Meth Survivors

EAU CLAIRE COUNTY, Wis. (WEAU) -- "I have struggled with drug addiction for about 20 years. So, I started using when I was 13, and found recovery about two years ago," said Sarah Ferber.

"I didn't really get in trouble until a year and a half ago, and it was the height of my addiction using both meth and heroin," said Alison Frase.

"The first hit I took, man. I knew I was done. It got me," said Brian Cole.

Former drug users who know the meth problem firsthand are now on the other side hoping to help others.

Brian Cole spent most of his life behind bars. A cocaine user who once said he wouldn't use meth.

"It's called the one hit wonder for a reason. You take one hit, and you wonder what happened to the next 30 years of your life, if you live that long," said Cole.

He became a meth addict, and he got others addicted.

"I turned my own wife onto meth by cutting it into pills she was smoking because she got on my about doing meth, and she became and addict. You don't care," said Cole.

Cole said while in the Chippewa County Jail in 2009, he found religion. He wanted a different life.

He's now a pastor, and shares his story with students and community members.

Alison Frase was arrested about a year and a half ago.

"I started committing crimes to support my habit," she said.

She said she was facing seven felonies ranging from theft, identity theft, and bail jumping.

"I was actually a nursing student at the time. Ultimately, I ended up dropping out of school," said Frase.

She also lost her daughter. It took nine months to get her back.

She also recently graduated from AIM Court (Alternative to Incarcerating Mothers), and she hopes to go back to school.

"We are real people, and who we are when we're using isn't who we really are. There are people out there that will support you," said Frase.

Frase said she found support through Chippewa Valley EXPO (Ex Prisoners Organizing).

Sarah Ferber now leads the group, which is meant to offer peer support and guidance.

"You can find support from people who've been through what you're going through," said Ferber.

Ferber also participates in the More Than Meth forums alongside law enforcement officers.

"You'll cross paths with it. You'll cross paths with individuals that are involved in it. Understanding what it is and who these individuals are is important," said Sgt. Falk.

Field Operations Supervisor with the West Central Drug Task Force Sgt. Andrew Falk said meth presents a big and unique challenge.

"In terms of the total damage done by a drug and how it effects the community in various different ways in our area, meth is the thing that is the most damaging and is the drug that we certainly spend the most time on and resources on," said Sgt. Falk.

Sgt. Falk said utilizing users as resources is just one component in the fight.
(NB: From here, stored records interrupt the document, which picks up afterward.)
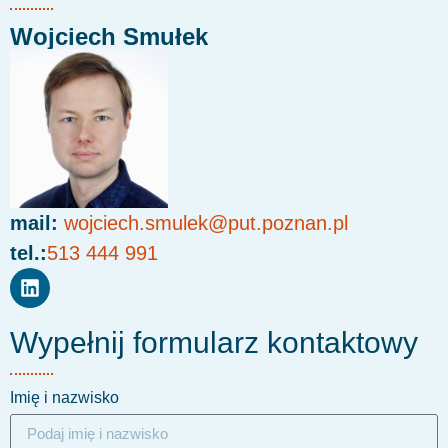
Wojciech Smułek
mail:
wojciech.smulek@put.poznan.pl
tel.:
513 444 991
Wypełnij formularz kontaktowy
Imię i nazwisko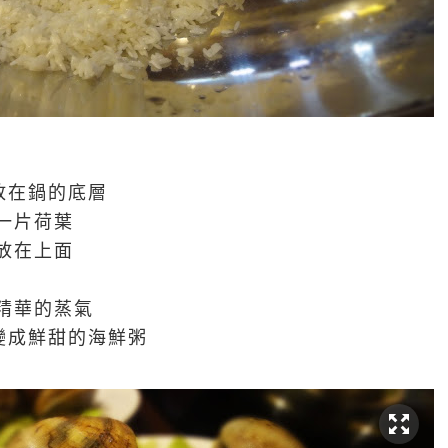
放在鍋的底層
一片荷葉
放在上面
精華的蒸氣
變成鮮甜的海鮮粥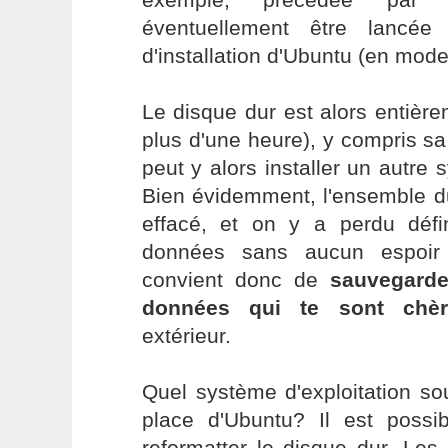
éventuellement être lancé
d'installation d'Ubuntu (en mode
Le disque dur est alors entièr
plus d'une heure), y compris sa 
peut y alors installer un autre 
Bien évidemment, l'ensemble du
effacé, et on y a perdu défin
données sans aucun espoir 
convient donc de
sauvegarde
données qui te sont chèr
extérieur.
Quel système d'exploitation so
place d'Ubuntu? Il est possib
reformatter le disque dur. Les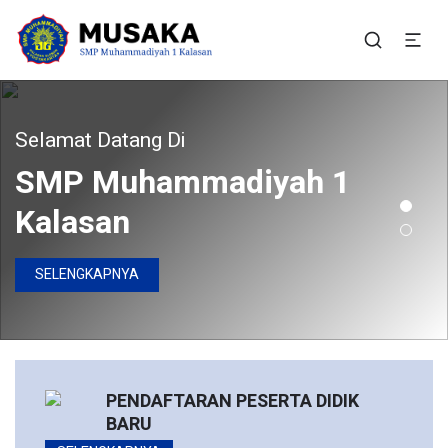
SMP Muhammadiyah 1
Situs Resmi SMP Muhammadiyah 1 Kalasan
Kalasan
Selamat Datang Di
SMP Muhammadiyah 1
Kalasan
SELENGKAPNYA
PENDAFTARAN PESERTA DIDIK
BARU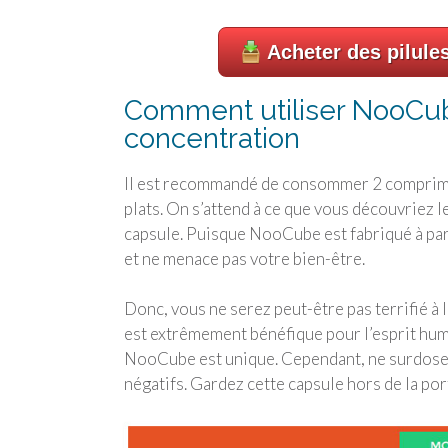
Acheter des pilule
Comment utiliser NooCub
concentration
Il est recommandé de consommer 2 comprimés 
plats. On s’attend à ce que vous découvriez l
capsule. Puisque NooCube est fabriqué à parti
et ne menace pas votre bien-être.
Donc, vous ne serez peut-être pas terrifié à 
est extrêmement bénéfique pour l’esprit hu
NooCube est unique. Cependant, ne surdosez 
négatifs. Gardez cette capsule hors de la por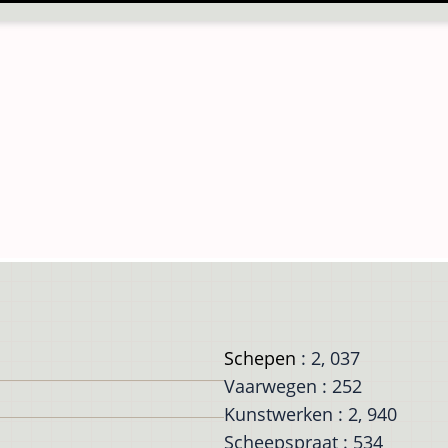
Schepen
: 2, 037
Vaarwegen : 252
Kunstwerken : 2, 940
Scheepspraat : 534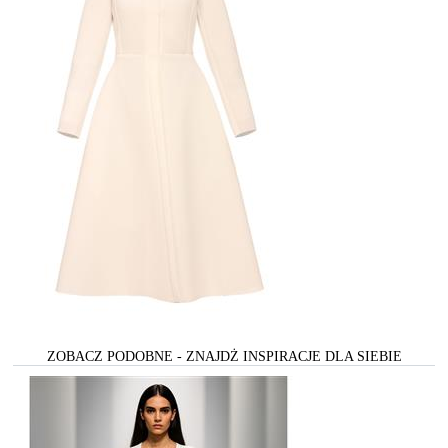
ZOBACZ PODOBNE - ZNAJDŻ INSPIRACJE DLA SIEBIE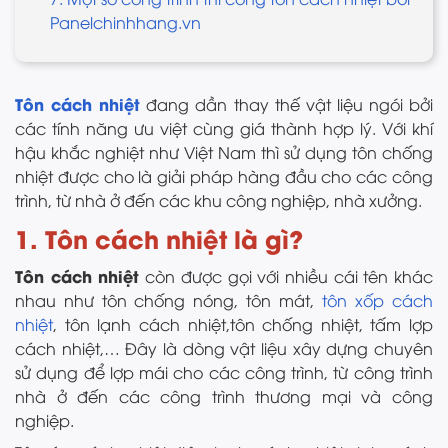
Panelchinhhang.vn
Tôn cách nhiệt
đang dần thay thế vật liệu ngói bởi
các tính năng ưu việt cùng giá thành hợp lý. Với khí
hậu khắc nghiệt như Việt Nam thì sử dụng tôn chống
nhiệt được cho là giải pháp hàng đầu cho các công
trình, từ nhà ở đến các khu công nghiệp, nhà xưởng.
1. Tôn cách nhiệt là gì?
Tôn cách nhiệt
còn được gọi với nhiều cái tên khác
nhau như tôn chống nóng, tôn mát,
tôn xốp cách
nhiệt
, tôn lạnh cách nhiệt,tôn chống nhiệt, tấm lợp
cách nhiệt,… Đây là dòng vật liệu xây dựng chuyên
sử dụng để lợp mái cho các công trình, từ công trình
nhà ở đến các công trình thương mại và công
nghiệp.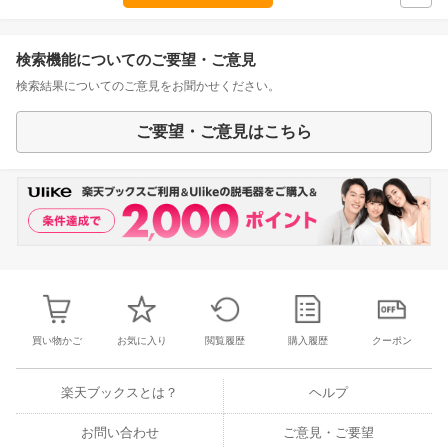
検索機能についてのご要望・ご意見
検索結果についてのご意見をお聞かせください。
ご要望・ご意見はこちら
買い物かご
お気に入り
閲覧履歴
購入履歴
クーポン
楽天ブックスとは？
ヘルプ
お問い合わせ
ご意見・ご要望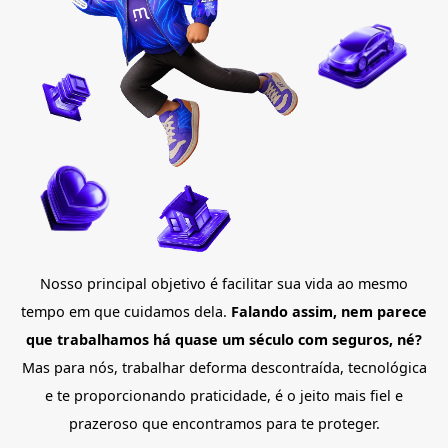
Nosso principal objetivo é facilitar sua vida ao mesmo
tempo em que cuidamos dela.
Falando assim, nem parece
que trabalhamos há quase um século com seguros, né?
Mas para nós, trabalhar deforma descontraída, tecnológica
e te proporcionando praticidade, é o jeito mais fiel e
prazeroso que encontramos para te proteger.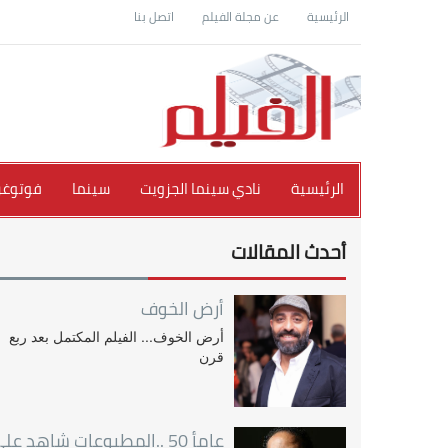
الرئيسية
عن مجلة الفيلم
اتصل بنا
الرئيسية
نادي سينما الجزويت
سينما
فوتوغرا
أحدث المقالات
أرض الخوف
أرض الخوف... الفيلم المكتمل بعد ربع
قرن
عامأ 50 ..المطبوعات شاهد عل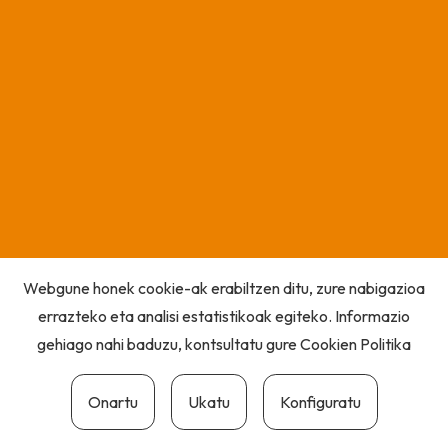
Webgune honek cookie-ak erabiltzen ditu, zure nabigazioa
errazteko eta analisi estatistikoak egiteko. Informazio
gehiago nahi baduzu, kontsultatu gure
Cookien Politika
Onartu
Ukatu
Konfiguratu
"Those of us that are closest to the problem are closest to the solution, and we can share what's worked for us, and hopefully use that knowledge to create new programs or offer support to each other," said Sarah Ferber.

Ferber and Chippewa Valley EXPO also particpate in the Methamphetamine Response Committee created more than two years ago by Eau Claire County District Attorney Gary King.

"This is an issue that we're going to see for the next several years," said DA King.

The committee meets monthly, taking ideas and forming strategies on combating meth.

"We live in the community, too. We want to see the problem solved. Our kids are raised here. We work here, so whatever we can do to help combat the problem and help solve some of the issues is very important."

DA King said incarceration isn't always the best solution, which is why the county looks at various options based on an individual basis.

"We are now seeing some very positive examples of people who were really at that most critical level where everything was literally going in the wrong direction, and they found a way to turn things around and have been successful in their rehab," said King.

Frase, Ferber, and Cole said change isn't easy, but they're trying to prove it can be done. Offering hope to others that they too can get their lives back.